> [Source passage]:
In my dorm, there was a guy on my floor (we’ll call him Keith) who wore an eye patch. Keith spent the late hours lurking the halls, making uncomfortable (single) eye contact with people as they walked by. He didn’t seem to enjoy showering, and he was never afraid to flaunt his collection of questionable paraphernalia to people who tried catching a glimpse inside his dorm room.

One night I decided to have a conversation with Keith in his room. I tried to get to the bottom of his objectively curious (and subjectively off-putting) behavior. I can’t remember all the details of the conversation, but I remember him telling me at some point that he “had no desire to be someone who people liked or wanted to talk to.” I never had a chance to have a follow-up conversation with Keith because he moved dorm rooms shortly after our conversation for reasons unknown.

Upon reflection, what strikes me as sad about his story is that neither myself or anyone on our floor ever learned Keith’s story. I’m sure there were reasons for his disposition, and I’ll never know why he felt the need to carry himself the way he did.

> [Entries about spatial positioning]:
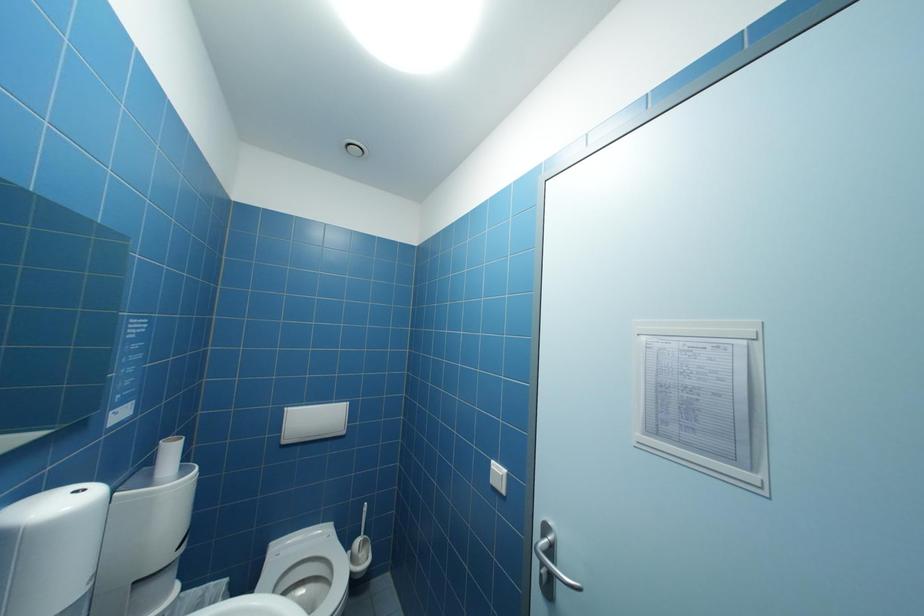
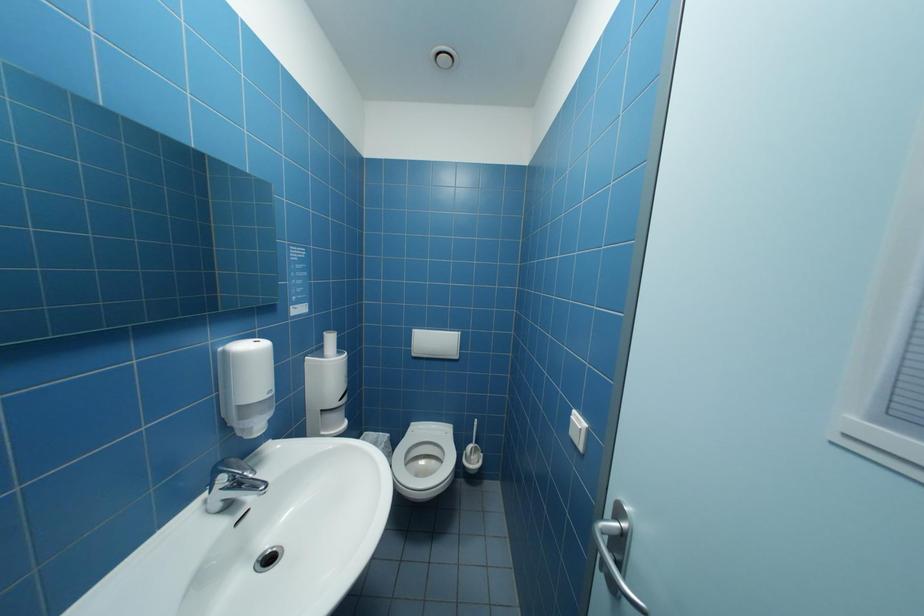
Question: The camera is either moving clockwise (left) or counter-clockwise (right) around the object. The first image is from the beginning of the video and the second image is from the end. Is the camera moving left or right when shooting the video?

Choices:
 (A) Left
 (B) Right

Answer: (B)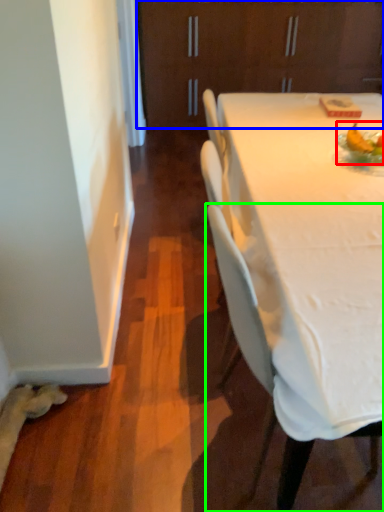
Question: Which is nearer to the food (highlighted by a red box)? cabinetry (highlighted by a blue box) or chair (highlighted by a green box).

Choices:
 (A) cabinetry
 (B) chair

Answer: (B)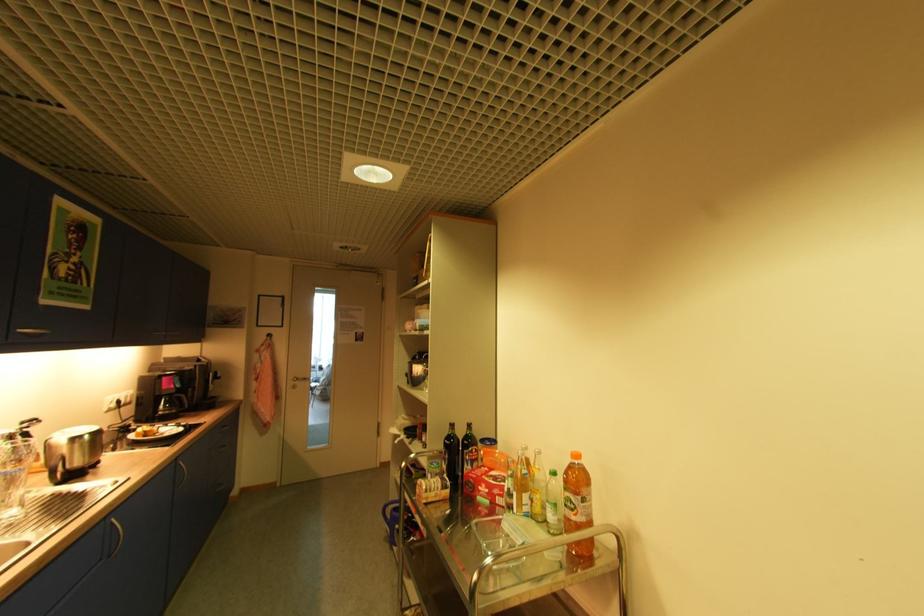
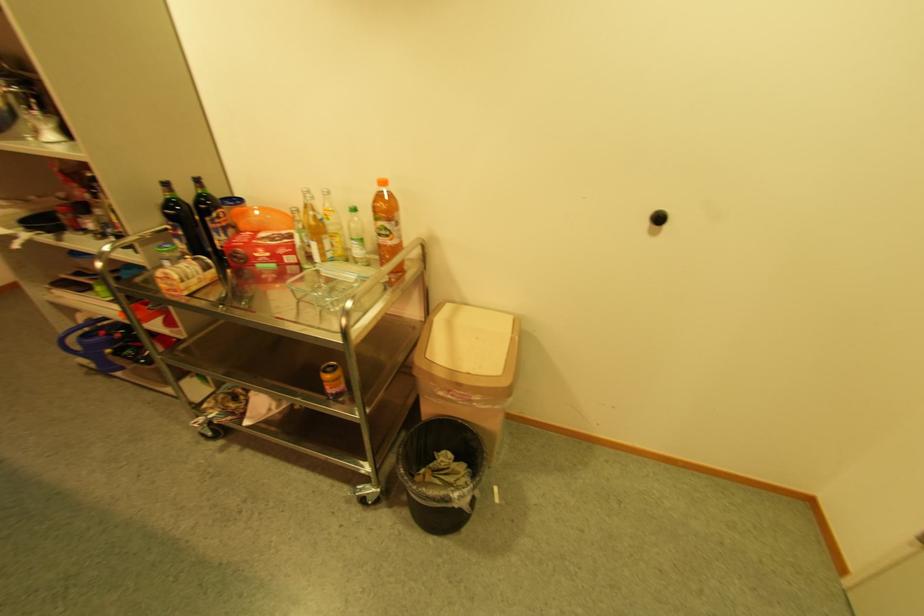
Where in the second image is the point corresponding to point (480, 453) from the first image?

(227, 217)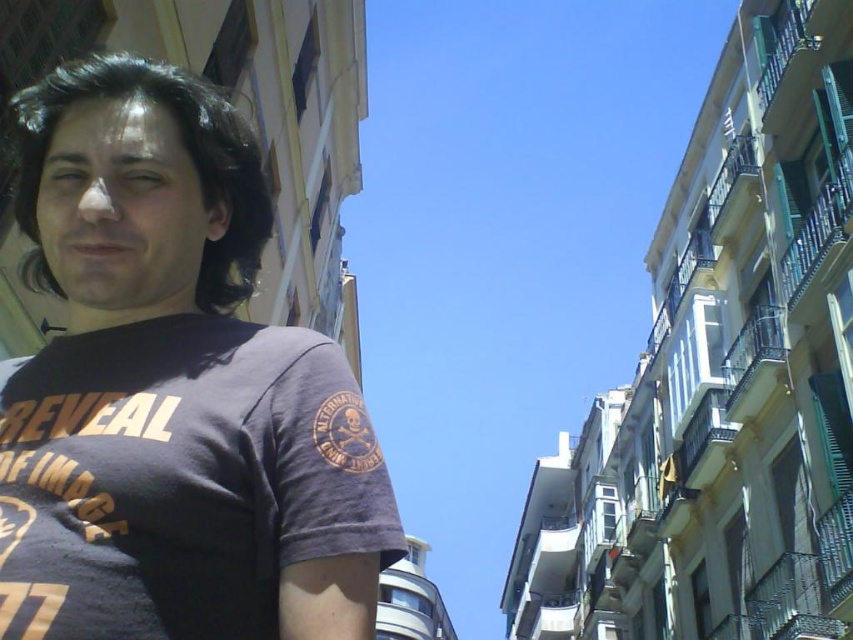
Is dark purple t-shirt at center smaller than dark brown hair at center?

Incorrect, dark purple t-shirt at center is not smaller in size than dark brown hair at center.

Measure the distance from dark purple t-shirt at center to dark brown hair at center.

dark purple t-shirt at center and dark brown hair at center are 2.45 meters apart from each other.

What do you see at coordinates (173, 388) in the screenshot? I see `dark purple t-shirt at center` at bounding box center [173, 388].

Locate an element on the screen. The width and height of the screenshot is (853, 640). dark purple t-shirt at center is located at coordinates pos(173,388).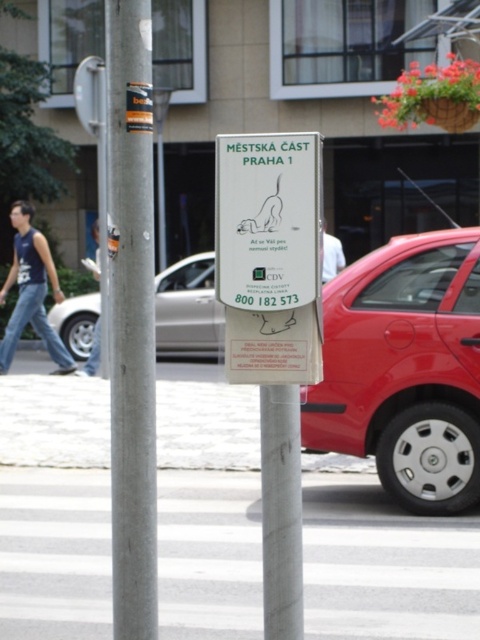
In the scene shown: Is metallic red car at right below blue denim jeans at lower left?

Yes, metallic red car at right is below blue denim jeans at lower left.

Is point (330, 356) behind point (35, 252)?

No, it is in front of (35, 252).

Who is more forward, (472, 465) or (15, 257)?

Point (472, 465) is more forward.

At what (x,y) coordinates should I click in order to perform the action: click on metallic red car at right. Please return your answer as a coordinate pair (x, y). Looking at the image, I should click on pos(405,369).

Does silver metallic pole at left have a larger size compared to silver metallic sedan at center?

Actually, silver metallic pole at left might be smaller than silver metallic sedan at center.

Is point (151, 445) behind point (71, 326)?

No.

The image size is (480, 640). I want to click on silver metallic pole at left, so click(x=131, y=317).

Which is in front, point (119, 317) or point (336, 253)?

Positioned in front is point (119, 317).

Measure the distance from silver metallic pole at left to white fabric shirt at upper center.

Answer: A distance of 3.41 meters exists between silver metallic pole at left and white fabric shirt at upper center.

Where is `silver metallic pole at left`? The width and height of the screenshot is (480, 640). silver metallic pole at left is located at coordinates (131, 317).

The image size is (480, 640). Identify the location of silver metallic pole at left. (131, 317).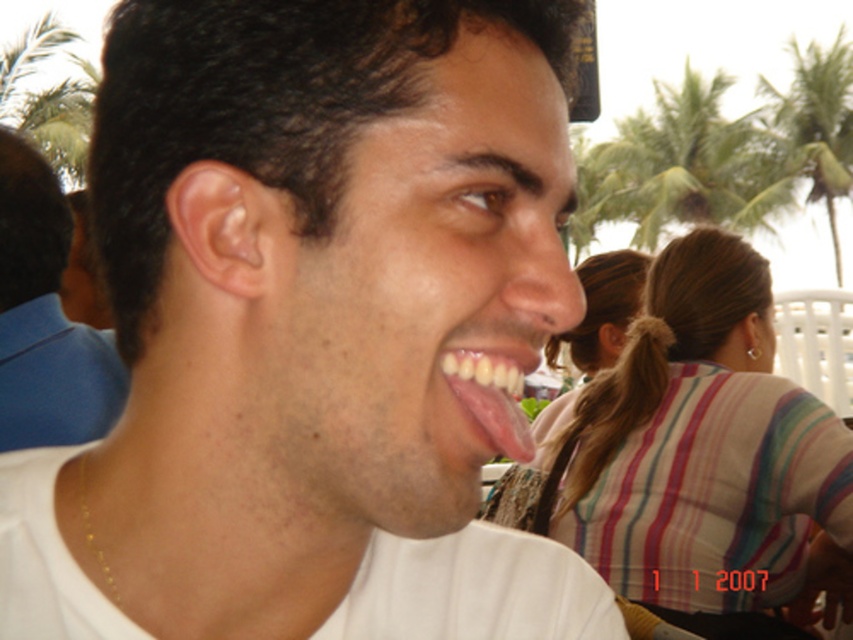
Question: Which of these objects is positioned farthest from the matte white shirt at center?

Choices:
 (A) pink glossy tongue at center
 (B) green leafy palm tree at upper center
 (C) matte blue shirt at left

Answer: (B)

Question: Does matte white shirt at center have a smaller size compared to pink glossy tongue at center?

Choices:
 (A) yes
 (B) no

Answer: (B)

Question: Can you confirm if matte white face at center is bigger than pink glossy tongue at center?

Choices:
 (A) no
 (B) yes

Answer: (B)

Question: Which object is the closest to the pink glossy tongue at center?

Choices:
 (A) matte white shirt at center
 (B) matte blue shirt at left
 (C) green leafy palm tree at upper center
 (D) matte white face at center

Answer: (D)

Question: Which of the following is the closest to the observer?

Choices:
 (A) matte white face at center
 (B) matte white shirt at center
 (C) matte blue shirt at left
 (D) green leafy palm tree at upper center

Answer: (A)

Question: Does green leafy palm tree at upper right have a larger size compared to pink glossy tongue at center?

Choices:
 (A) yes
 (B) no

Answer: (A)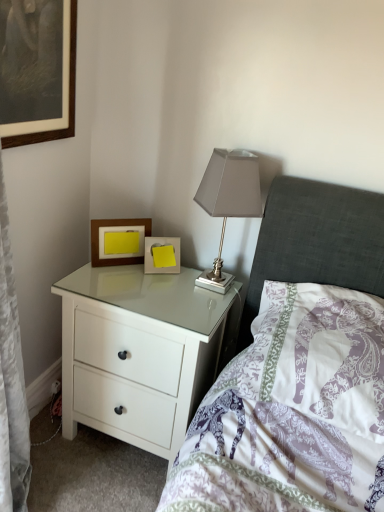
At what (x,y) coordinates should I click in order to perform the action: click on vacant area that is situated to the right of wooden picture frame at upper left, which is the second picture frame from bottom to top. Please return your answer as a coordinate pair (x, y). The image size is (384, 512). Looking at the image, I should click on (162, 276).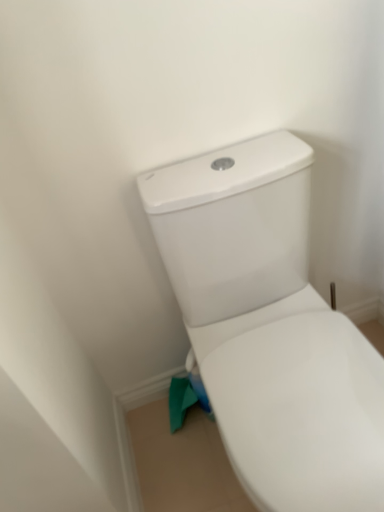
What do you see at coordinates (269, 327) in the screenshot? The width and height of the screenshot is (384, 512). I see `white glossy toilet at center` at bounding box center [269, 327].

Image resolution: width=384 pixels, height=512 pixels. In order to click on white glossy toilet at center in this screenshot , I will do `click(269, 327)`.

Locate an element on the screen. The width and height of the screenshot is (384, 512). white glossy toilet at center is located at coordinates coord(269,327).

> [Set tasks]:
**1.** In the passage about the dorm neighbor, why was there never a follow-up conversation with Keith?
**2.** Transcribe the passage about the dorm neighbor word for word, starting at "Upon reflection, what" and ending at "way he did.".
None of the items is needed.

> [Solutions by task]:
**1.** Keith moved dorm rooms shortly after their conversation.

**2.**
Upon reflection, what strikes me as sad about his story is that neither myself or anyone on our floor ever learned Keith’s story. I’m sure there were reasons for his disposition, and I’ll never know why he felt the need to carry himself the way he did.